We note that this Court has already managed to distinguish this body of case law that gave an expansive reading to MCL 15.271(4). In Leemreis, 273 Mich.App at 704–709, this Court reviewed and analyzed many of the above-mentioned cases. After identifying the three requirements for awarding court costs and attorney fees under MCL 15.271(4), id. at 704, the Court found that the plaintiffs could not obtain attorney fees under the OMA because, even though there was case law awarding attorney fees on the mere finding of a violation of the OMA, the plaintiffs failed to satisfy the plain-language requirements of MCL 15.271(4). Specifically, they did not meet the second requirement because they never sought injunctive relief. Id. at 707. Rather, the plaintiffs only sought to invalidate some actions by the defendant township. Id. at 708.

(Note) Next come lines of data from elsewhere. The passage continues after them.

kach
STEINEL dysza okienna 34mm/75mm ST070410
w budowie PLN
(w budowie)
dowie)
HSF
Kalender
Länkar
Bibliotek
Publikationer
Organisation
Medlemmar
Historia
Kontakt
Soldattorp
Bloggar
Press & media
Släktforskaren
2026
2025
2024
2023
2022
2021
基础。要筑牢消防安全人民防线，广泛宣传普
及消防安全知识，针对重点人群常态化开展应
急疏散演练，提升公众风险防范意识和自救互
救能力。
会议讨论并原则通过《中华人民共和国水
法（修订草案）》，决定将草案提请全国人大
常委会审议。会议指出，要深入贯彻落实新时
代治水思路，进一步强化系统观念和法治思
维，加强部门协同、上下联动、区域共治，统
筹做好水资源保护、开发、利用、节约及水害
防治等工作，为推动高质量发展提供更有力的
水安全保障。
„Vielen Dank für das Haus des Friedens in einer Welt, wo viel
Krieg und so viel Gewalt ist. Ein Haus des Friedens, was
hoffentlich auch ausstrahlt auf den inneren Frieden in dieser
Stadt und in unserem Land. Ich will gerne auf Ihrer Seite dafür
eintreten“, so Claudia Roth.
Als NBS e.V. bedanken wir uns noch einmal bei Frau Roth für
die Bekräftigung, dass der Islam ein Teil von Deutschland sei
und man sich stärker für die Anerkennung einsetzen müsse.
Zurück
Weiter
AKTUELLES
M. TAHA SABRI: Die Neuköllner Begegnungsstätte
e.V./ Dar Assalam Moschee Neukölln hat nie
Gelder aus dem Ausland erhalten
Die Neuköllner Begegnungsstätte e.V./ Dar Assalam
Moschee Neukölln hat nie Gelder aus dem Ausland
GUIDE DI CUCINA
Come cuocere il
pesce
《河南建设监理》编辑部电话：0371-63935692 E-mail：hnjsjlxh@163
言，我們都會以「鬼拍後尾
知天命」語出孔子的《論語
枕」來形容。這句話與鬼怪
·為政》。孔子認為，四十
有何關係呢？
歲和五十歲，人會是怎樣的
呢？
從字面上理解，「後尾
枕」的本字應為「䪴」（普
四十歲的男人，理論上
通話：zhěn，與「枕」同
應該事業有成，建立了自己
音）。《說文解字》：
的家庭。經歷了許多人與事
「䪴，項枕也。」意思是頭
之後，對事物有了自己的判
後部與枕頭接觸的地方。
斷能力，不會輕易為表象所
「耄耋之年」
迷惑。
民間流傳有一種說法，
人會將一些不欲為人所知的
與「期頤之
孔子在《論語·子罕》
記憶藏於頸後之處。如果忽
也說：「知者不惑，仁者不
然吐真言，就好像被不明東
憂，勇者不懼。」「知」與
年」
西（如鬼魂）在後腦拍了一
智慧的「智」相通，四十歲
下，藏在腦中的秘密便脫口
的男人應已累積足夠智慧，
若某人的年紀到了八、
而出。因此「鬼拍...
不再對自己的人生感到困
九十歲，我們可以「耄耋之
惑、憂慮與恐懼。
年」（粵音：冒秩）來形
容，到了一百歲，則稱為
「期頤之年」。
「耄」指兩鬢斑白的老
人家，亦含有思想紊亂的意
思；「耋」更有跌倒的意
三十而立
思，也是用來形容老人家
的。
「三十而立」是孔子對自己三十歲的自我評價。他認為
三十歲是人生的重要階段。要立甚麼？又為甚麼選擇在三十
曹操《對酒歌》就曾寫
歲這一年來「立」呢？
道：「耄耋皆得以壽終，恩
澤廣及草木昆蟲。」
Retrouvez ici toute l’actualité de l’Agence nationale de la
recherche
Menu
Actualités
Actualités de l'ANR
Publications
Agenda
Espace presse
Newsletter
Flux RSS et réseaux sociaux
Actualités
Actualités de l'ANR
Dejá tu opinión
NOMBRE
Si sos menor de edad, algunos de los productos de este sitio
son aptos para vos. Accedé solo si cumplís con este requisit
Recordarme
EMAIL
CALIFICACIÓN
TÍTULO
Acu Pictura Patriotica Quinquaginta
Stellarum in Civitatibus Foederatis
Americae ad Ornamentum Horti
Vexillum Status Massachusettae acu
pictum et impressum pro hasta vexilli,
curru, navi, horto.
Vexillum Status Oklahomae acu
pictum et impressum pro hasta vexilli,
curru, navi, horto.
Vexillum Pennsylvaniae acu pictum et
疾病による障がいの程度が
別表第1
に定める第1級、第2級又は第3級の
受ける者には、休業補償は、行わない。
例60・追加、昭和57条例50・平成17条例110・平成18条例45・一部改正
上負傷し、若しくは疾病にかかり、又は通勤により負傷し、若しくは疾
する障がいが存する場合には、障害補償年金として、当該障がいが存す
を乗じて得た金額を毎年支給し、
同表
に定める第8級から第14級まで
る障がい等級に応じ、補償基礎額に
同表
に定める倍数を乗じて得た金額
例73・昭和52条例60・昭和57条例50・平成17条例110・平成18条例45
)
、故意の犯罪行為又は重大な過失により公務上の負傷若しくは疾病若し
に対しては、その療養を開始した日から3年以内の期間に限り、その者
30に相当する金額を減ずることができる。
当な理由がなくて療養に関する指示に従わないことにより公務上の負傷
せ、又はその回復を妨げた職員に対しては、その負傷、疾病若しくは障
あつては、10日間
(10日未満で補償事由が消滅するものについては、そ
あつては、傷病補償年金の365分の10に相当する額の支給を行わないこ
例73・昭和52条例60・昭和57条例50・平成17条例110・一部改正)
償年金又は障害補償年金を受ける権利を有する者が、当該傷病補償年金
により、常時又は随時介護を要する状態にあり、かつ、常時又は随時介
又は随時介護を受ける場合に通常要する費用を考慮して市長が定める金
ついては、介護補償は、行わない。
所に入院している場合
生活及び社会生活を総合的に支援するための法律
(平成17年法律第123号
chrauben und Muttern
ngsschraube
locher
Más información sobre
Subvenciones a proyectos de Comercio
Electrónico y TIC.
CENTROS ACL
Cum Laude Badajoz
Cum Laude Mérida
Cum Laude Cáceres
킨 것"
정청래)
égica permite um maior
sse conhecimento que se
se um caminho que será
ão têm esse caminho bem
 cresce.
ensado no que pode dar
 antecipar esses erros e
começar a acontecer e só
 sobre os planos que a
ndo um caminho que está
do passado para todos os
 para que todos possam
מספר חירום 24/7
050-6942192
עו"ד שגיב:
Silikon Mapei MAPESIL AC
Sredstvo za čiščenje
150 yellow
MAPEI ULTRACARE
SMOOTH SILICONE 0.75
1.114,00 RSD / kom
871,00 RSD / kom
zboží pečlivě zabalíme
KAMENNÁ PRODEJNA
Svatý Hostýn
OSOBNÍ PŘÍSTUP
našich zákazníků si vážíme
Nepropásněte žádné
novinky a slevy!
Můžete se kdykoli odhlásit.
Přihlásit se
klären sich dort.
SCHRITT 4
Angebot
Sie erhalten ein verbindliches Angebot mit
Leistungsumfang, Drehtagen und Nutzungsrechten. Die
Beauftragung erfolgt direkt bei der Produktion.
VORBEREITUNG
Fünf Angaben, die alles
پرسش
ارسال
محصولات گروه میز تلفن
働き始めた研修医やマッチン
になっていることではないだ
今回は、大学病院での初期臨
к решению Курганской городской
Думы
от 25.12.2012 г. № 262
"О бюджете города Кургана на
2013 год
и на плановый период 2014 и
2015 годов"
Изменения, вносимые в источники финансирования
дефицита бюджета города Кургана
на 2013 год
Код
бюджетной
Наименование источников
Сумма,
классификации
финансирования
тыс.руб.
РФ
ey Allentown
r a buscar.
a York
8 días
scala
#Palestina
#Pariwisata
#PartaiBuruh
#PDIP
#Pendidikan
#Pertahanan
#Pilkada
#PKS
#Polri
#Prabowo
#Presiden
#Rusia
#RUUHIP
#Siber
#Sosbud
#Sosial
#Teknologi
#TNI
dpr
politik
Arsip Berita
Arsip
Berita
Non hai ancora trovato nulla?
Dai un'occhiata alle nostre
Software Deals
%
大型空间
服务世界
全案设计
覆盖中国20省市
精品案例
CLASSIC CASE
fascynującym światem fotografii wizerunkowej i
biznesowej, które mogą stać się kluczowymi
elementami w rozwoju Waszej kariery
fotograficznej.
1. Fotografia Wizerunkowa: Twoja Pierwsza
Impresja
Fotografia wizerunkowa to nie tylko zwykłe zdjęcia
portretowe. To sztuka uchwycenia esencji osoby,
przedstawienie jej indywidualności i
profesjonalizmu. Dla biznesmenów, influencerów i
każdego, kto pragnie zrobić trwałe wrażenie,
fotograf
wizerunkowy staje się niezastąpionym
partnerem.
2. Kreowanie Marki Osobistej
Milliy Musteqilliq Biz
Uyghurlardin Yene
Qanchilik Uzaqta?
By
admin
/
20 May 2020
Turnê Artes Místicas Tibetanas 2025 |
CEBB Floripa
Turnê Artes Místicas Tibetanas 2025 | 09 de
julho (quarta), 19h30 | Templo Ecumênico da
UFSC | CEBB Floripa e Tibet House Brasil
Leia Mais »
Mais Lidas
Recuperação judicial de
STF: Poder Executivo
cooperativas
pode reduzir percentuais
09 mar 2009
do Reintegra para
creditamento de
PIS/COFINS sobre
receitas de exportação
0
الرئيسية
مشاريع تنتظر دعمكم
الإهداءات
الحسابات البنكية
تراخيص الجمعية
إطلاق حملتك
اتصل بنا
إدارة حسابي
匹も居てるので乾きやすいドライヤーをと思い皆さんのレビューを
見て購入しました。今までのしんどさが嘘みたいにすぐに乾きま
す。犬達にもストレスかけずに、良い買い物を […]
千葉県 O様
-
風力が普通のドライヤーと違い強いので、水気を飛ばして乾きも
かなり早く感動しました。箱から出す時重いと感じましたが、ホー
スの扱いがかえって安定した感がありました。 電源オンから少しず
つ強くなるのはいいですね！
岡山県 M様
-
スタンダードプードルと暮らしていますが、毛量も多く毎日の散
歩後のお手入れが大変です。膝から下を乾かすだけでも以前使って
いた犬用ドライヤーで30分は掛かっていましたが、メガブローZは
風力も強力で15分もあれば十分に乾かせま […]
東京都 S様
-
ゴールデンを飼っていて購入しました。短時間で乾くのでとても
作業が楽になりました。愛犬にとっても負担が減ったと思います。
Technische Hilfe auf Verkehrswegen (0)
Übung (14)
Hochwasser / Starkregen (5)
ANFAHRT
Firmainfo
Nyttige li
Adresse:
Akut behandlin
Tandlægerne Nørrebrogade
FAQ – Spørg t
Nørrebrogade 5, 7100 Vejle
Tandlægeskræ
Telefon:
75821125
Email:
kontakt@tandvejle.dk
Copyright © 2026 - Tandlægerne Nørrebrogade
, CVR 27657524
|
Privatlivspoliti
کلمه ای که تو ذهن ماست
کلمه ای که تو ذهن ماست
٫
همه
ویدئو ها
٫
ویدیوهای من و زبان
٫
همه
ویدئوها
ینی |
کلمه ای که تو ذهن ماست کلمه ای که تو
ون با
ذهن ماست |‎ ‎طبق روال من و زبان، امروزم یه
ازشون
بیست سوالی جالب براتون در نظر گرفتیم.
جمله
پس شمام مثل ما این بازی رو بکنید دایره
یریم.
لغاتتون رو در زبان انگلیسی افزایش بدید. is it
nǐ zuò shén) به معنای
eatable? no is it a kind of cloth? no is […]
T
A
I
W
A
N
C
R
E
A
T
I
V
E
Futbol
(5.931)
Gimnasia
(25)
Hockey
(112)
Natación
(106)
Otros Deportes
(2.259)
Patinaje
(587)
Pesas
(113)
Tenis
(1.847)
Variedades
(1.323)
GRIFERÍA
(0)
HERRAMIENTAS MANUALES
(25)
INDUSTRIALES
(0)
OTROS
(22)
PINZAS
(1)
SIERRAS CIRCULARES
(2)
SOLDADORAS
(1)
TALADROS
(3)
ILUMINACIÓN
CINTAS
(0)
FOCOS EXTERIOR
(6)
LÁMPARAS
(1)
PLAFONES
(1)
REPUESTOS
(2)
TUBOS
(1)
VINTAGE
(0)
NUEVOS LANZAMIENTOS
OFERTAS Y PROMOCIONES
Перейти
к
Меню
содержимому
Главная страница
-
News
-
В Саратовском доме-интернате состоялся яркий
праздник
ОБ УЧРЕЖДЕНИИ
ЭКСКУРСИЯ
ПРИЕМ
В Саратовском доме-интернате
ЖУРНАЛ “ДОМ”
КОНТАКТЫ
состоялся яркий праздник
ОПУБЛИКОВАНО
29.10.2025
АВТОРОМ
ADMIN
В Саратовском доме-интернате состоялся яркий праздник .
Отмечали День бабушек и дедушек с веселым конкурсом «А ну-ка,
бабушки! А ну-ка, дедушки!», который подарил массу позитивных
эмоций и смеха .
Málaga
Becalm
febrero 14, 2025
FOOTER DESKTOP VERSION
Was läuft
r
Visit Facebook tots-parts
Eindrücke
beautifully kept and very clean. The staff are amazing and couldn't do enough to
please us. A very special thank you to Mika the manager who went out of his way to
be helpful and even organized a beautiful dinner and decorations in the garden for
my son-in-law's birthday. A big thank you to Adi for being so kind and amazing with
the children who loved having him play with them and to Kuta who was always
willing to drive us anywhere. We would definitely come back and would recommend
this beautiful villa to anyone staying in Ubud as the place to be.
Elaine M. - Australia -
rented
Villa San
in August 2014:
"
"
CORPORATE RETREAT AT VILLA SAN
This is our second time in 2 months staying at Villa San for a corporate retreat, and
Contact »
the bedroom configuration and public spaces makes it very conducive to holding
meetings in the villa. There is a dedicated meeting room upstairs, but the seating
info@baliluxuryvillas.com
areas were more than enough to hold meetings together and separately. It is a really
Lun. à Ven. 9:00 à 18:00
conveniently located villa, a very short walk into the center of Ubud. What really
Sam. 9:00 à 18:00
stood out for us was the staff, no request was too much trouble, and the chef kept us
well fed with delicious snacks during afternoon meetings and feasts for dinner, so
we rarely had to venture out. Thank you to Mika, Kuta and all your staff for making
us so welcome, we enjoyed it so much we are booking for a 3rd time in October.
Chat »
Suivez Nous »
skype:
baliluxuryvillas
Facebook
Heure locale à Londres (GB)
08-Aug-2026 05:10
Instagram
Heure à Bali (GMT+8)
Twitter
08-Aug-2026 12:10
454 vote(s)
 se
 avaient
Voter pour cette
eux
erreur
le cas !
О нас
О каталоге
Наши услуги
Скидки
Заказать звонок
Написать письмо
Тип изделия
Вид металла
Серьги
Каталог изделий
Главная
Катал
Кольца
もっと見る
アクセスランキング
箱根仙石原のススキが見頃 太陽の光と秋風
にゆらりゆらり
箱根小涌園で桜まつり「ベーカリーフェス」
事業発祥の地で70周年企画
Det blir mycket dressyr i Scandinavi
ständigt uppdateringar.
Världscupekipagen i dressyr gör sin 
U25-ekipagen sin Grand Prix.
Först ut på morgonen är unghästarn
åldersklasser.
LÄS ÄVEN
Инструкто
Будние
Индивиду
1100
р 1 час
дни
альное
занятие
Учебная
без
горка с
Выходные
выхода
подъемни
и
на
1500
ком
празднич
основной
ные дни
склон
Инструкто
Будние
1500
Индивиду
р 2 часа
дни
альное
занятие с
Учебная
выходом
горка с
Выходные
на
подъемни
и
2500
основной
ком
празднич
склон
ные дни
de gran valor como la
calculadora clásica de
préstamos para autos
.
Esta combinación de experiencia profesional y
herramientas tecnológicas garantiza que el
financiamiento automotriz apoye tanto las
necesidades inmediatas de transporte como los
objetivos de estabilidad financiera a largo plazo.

In summary, while we would find that, since plaintiff did not succeed in obtaining injunctive relief, he cannot recover attorney fees and court costs under MCL 15.271(4), cases like Craig, Herald Co, and Nicholas are controlling, and we must follow them under MCR 7.215(J)(1), which compels a different outcome. Therefore, the trial court is to award attorney fees and costs to plaintiff on remand.
Remanded for proceedings consistent with this opinion. We do not retain jurisdiction. No costs are taxable pursuant to MCR 7.219, neither party having prevailed in full.